* **WHAT TO PRODUCE**
Could you retype everything from the line containing "common name: Red-winged blackbird" down to the end of the records, both ends included, and leave the pictures out?

* **DATA TO PROCESS**

◇ ◇ ◇ ◇

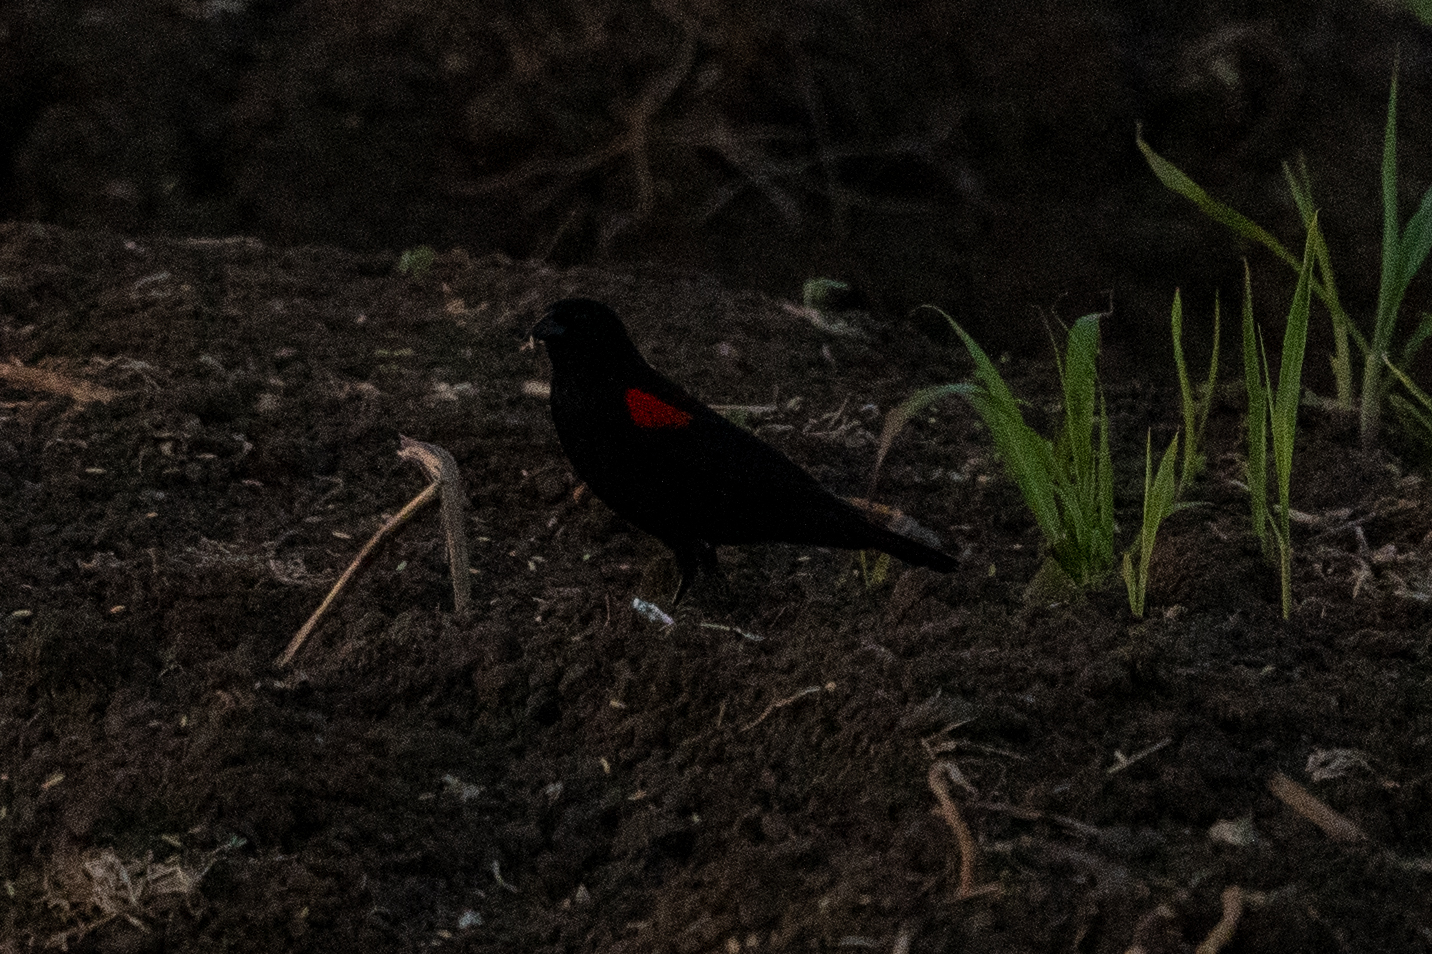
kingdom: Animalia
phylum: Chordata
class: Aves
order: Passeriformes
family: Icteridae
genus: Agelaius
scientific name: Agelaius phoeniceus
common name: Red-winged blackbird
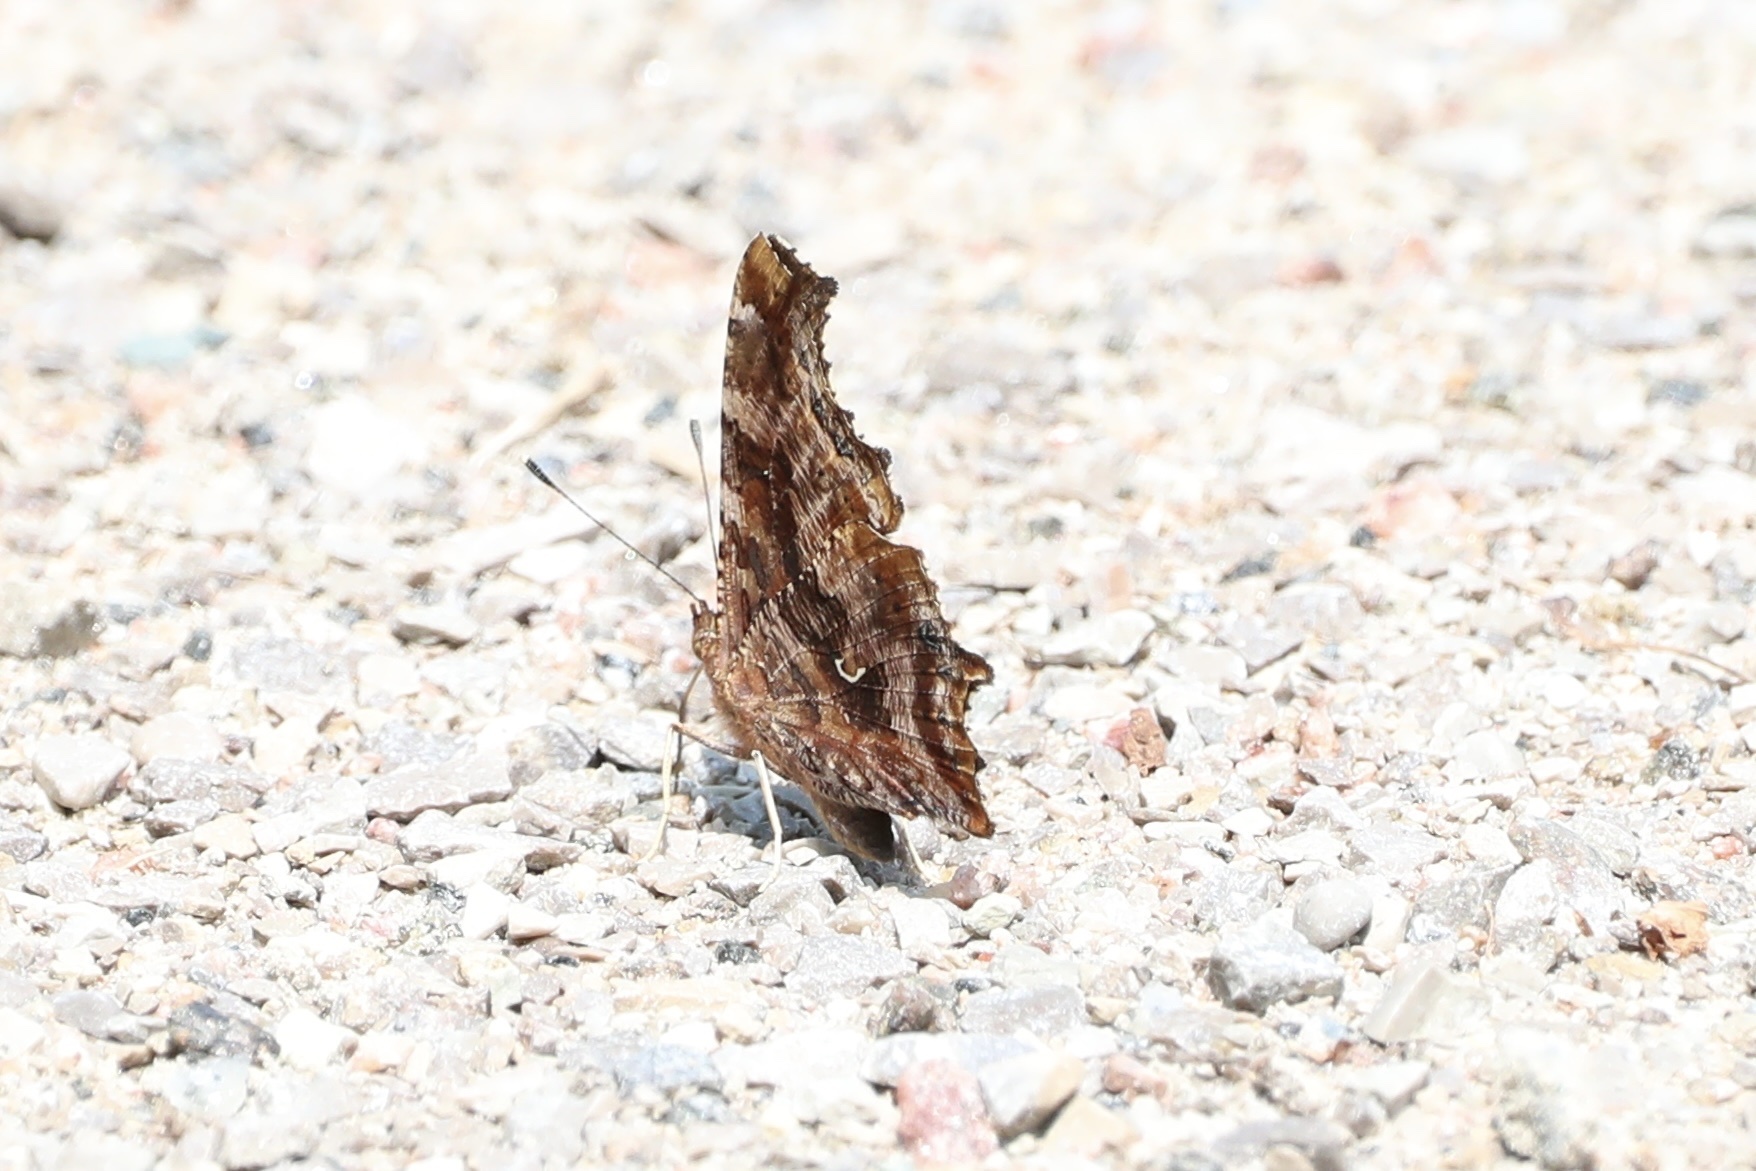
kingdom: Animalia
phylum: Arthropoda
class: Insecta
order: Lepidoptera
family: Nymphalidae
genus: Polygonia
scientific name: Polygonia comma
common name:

◇ ◇ ◇ ◇

* **COMPLETE RESPONSE**
common name: Red-winged blackbird
kingdom: Animalia
phylum: Arthropoda
class: Insecta
order: Lepidoptera
family: Nymphalidae
genus: Polygonia
scientific name: Polygonia comma
common name:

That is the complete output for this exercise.